Sodom extended its hospitality to Lot, the nephew of Abraham, but the men of Sodom famously took their hospitality duties to allow the rape of Lot's visitors (Genesis 19:5). The proverbial "sin of Sodom," however, was not, as is often understood, of a sexual nature but rather that it had "abundant food and careless ease, but she did not help the poor and needy" (Ezekiel 16:49).
In the New Testament the name Sodom (Σοδομα, Sodoma) appears either in illustrative recounts of the old story (Luke 17:29, 2 Peter 2:6, Jude 1:7) or else is evoked to illustrate sin that's bad nonetheless but still royally surpassed by the generation of Christ (Matthew 10:15, 11:23). The name Sodom appears 10 times in the New Testament; see full New Testament concordance.

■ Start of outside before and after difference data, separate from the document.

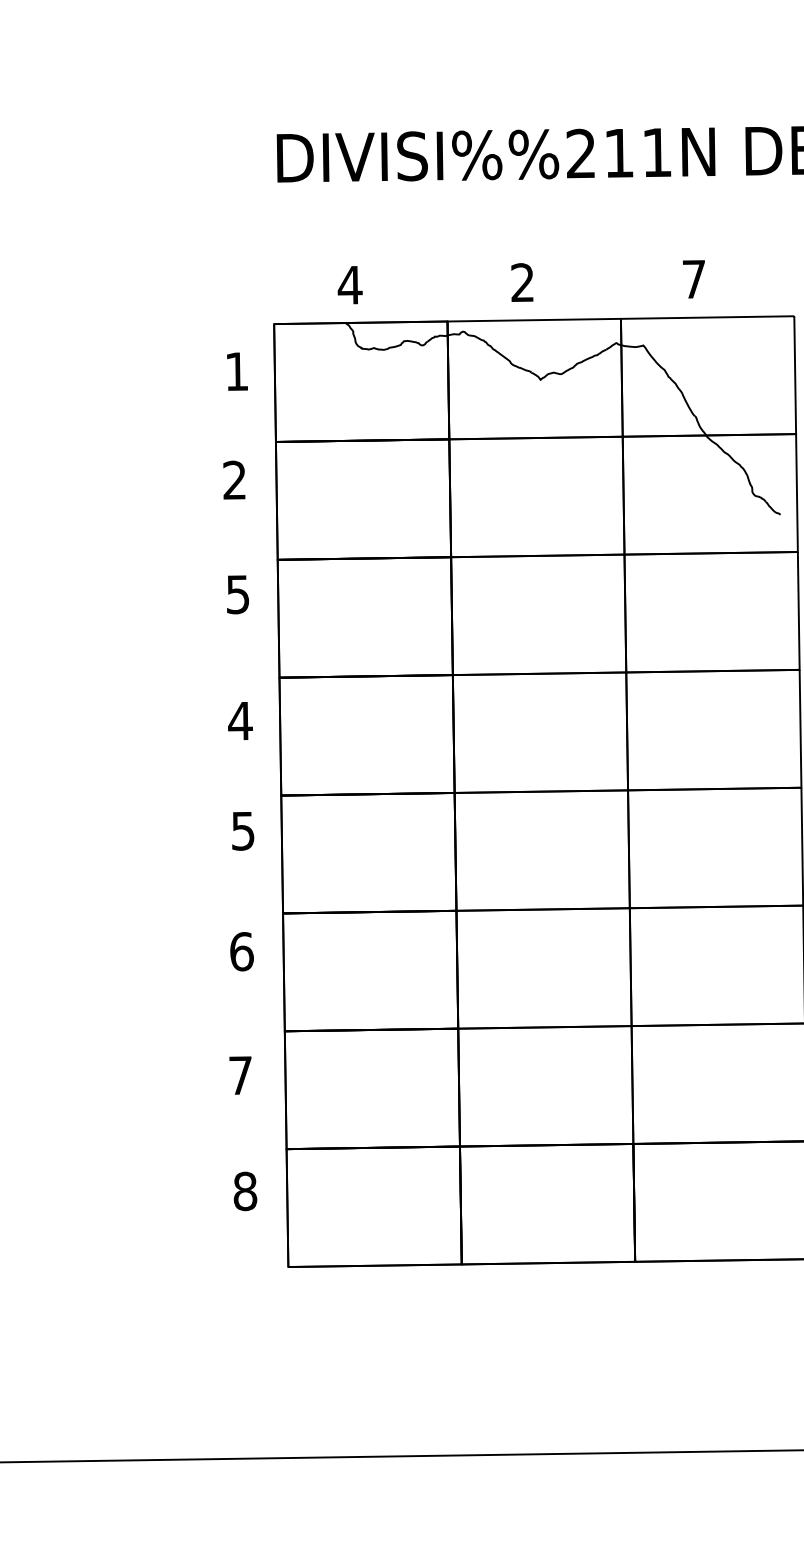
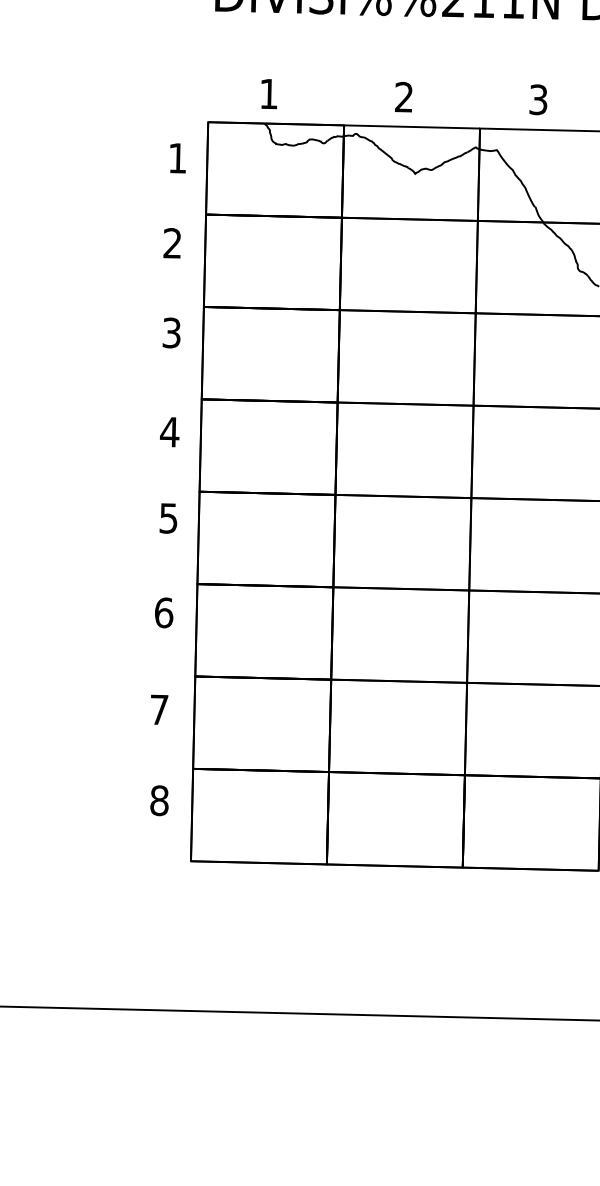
text: (694, 279) -> (538, 99), 7 -> 3
text: (349, 285) -> (268, 94), 4 -> 1
text: (238, 594) -> (172, 332), 5 -> 3

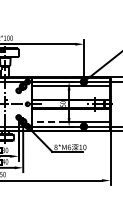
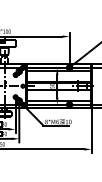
line: (48, 122) -> (40, 101), dashed -> solid

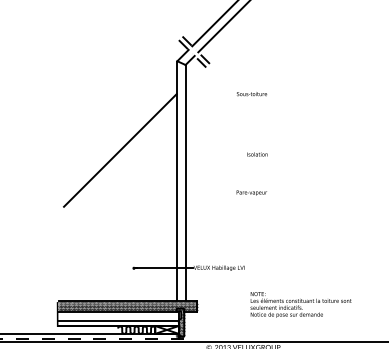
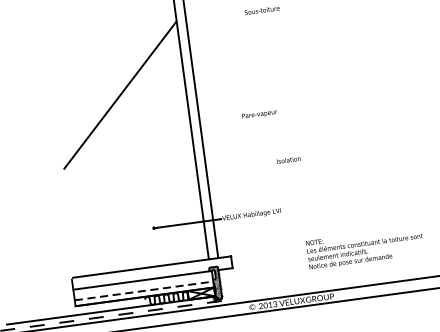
text: (257, 154) -> (288, 160), moved
text: (251, 192) -> (259, 113), moved
text: (300, 304) -> (364, 247), moved
hatch: (127, 306) -> (152, 272), removed
line: (118, 320) -> (144, 290), solid -> dashed

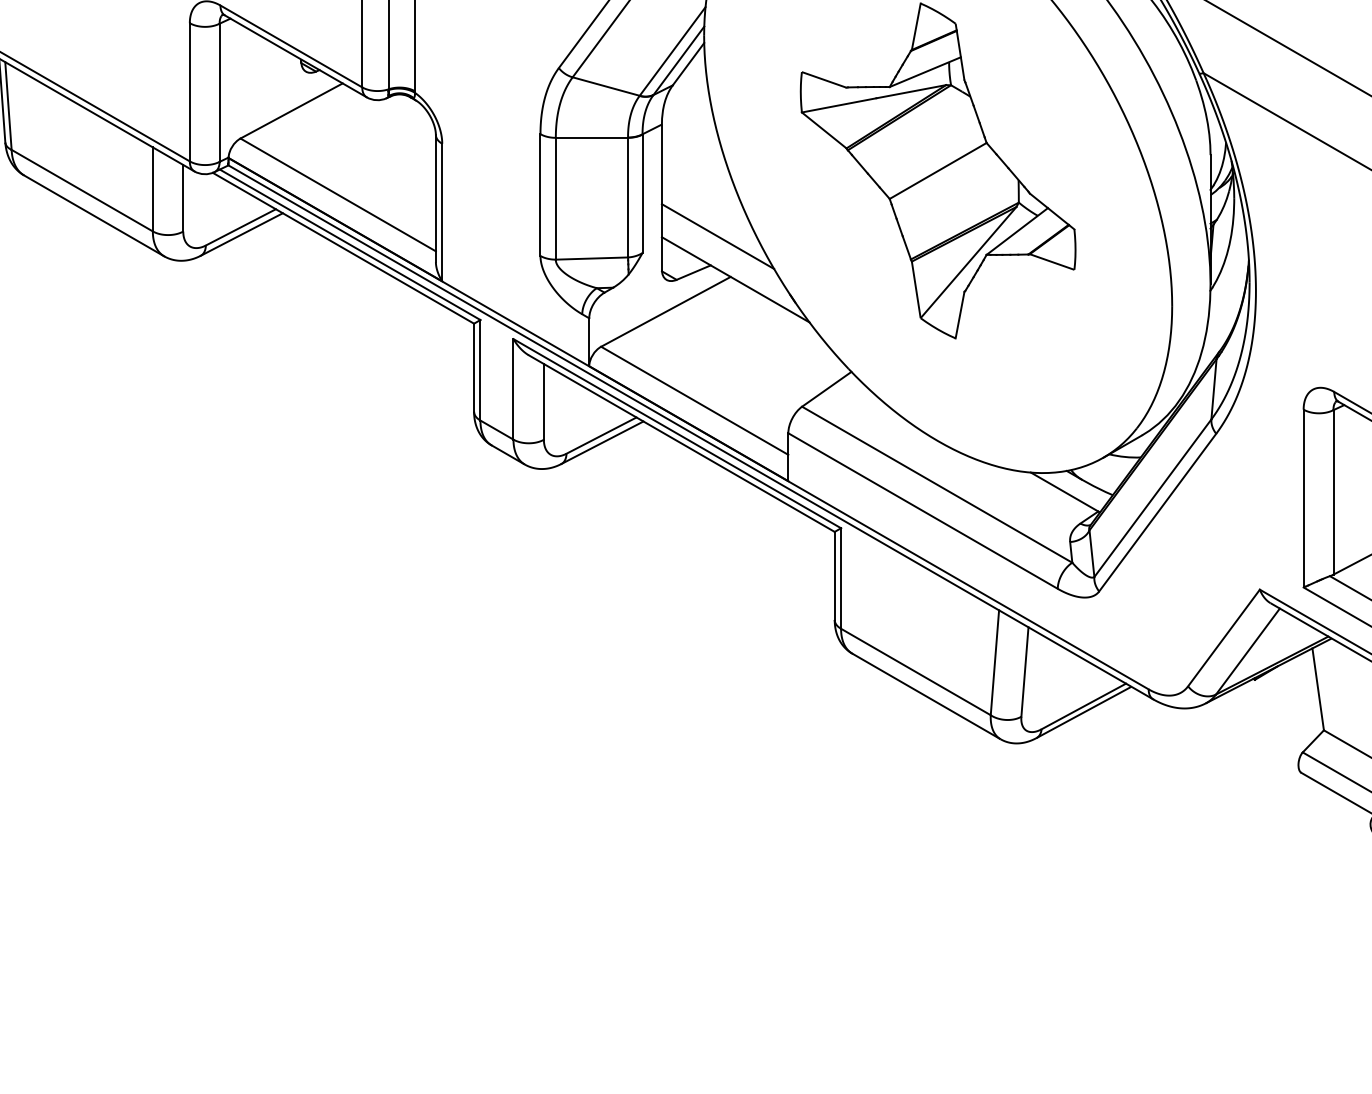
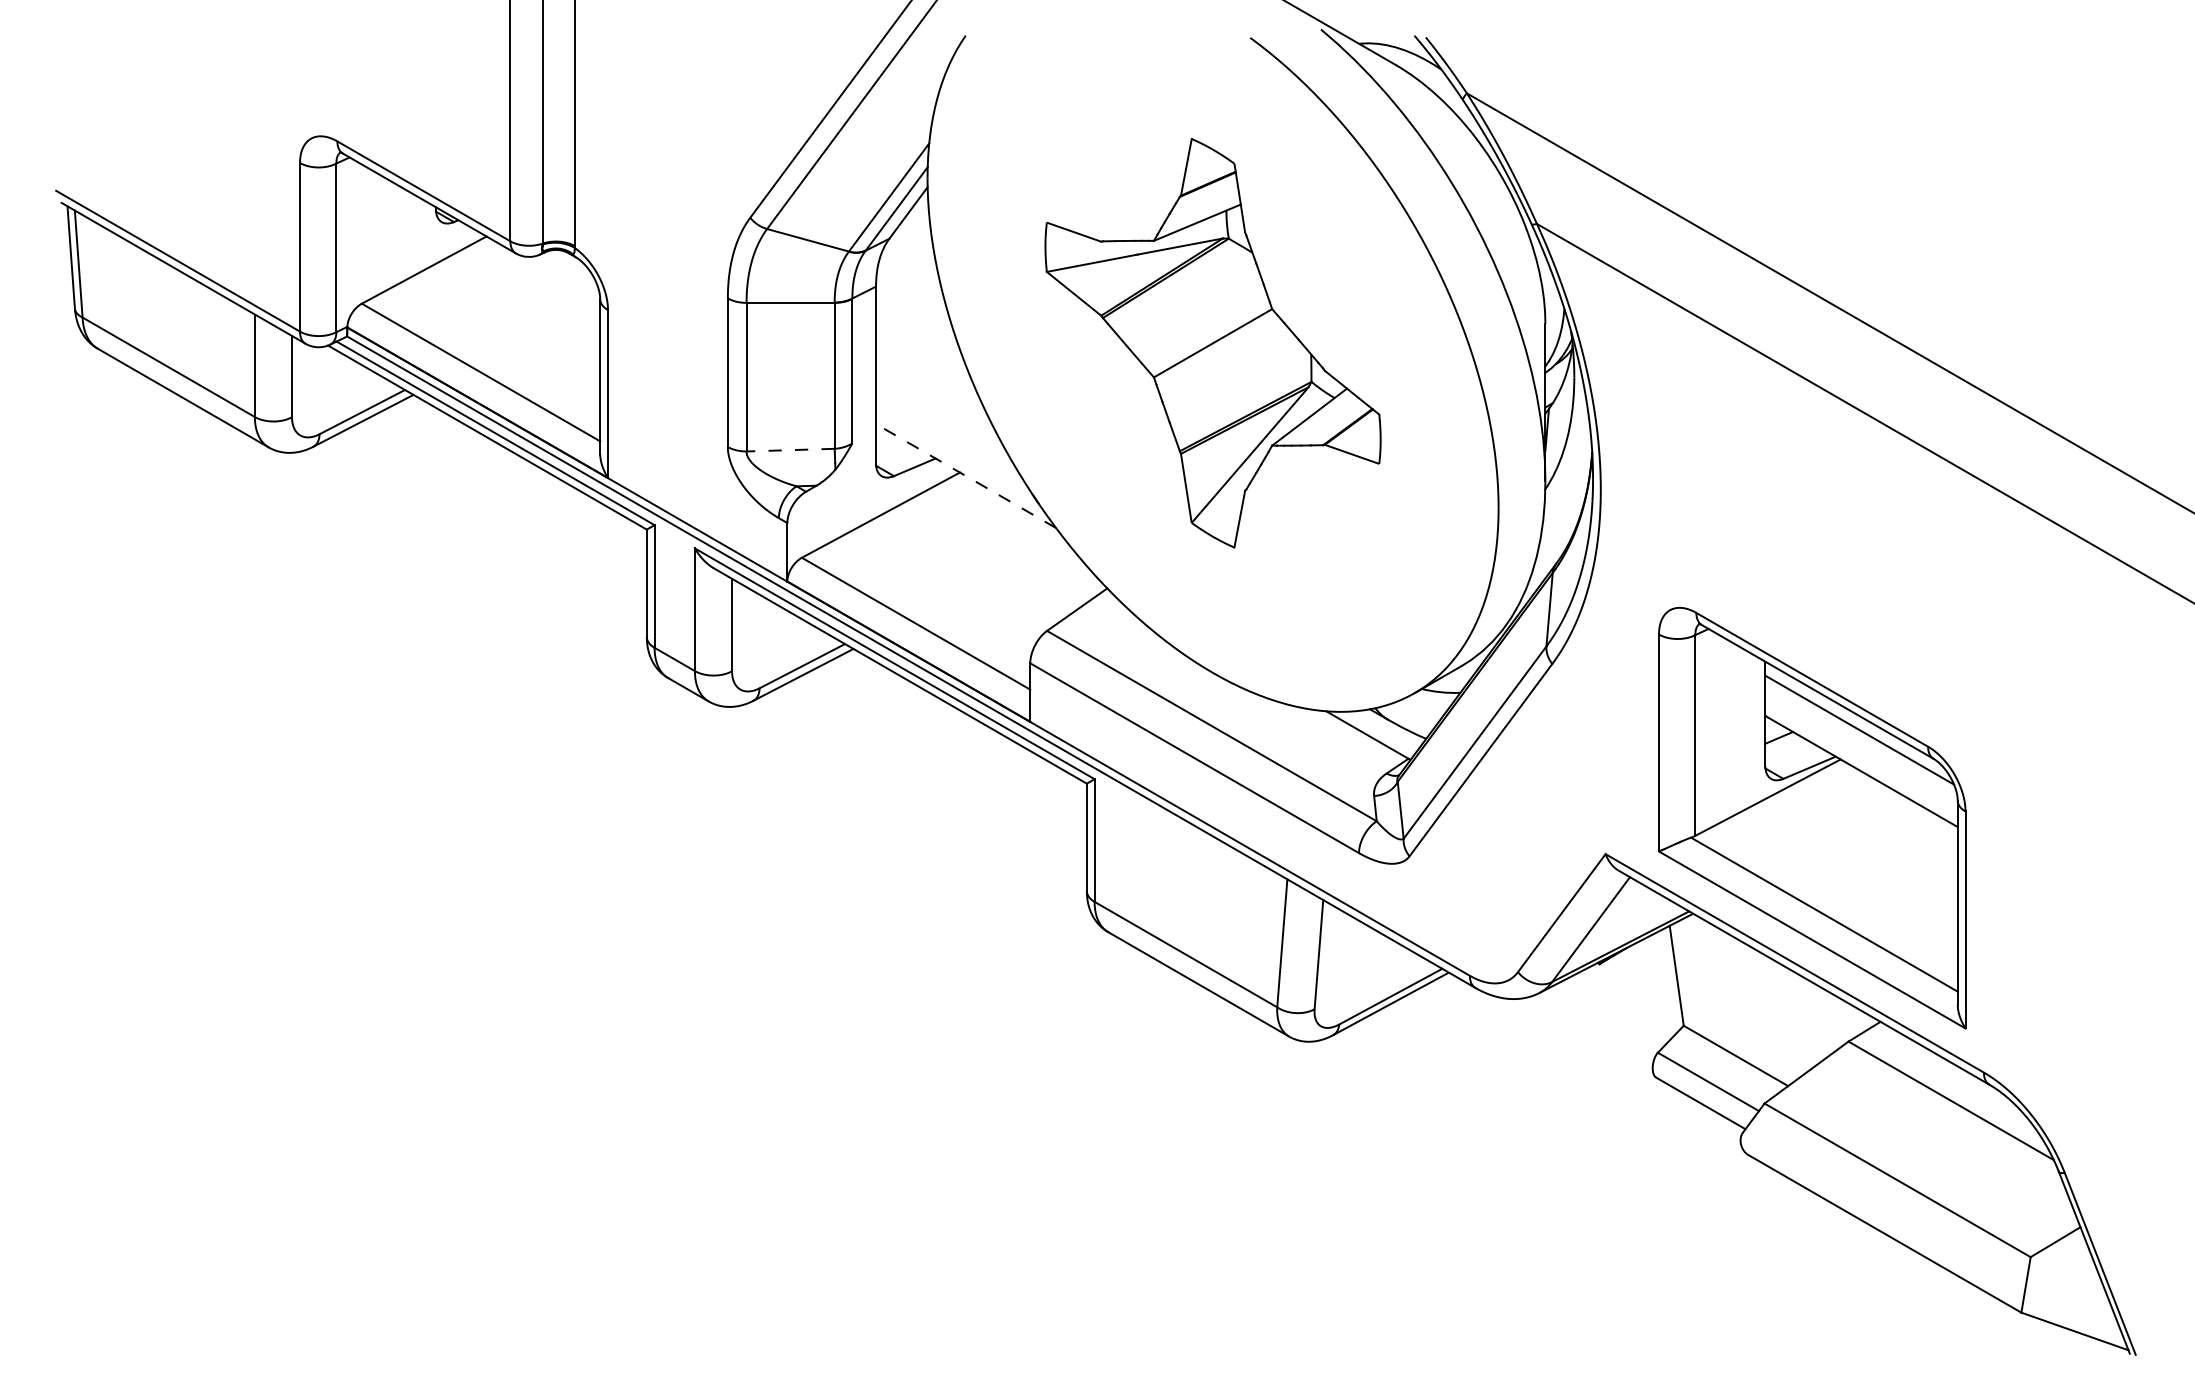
line: (718, 235) -> (944, 422), removed
line: (591, 258) -> (790, 450), solid -> dashed
line: (735, 279) -> (965, 475), solid -> dashed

🔼Etymology and meaning of the name Sodom
Most sources refer to an unused verb shadam meaning to burn. The city's name is rendered by Jones' Dictionary of Old Testament Proper Names as Flaming, and by NOBSE Study Bible Name List as Burnt. The only Hebrew word that comes close to this name is the noun סד (sad), which is a loan-word itself, and which denotes penal constrictions around the ankles (Job 13:27).
Because the letters samekh (ס) and sin (שׂ) are somewhat similar in sound, they have been known to interchange. Hence BDB Theological Dictionary suggests relations with the name שׂדים, Siddim. The name Siddim is also very difficult to interpret but it may have to do with the word שד, meaning demon:
Thus the name Sodom may also mean Demons, or Fields.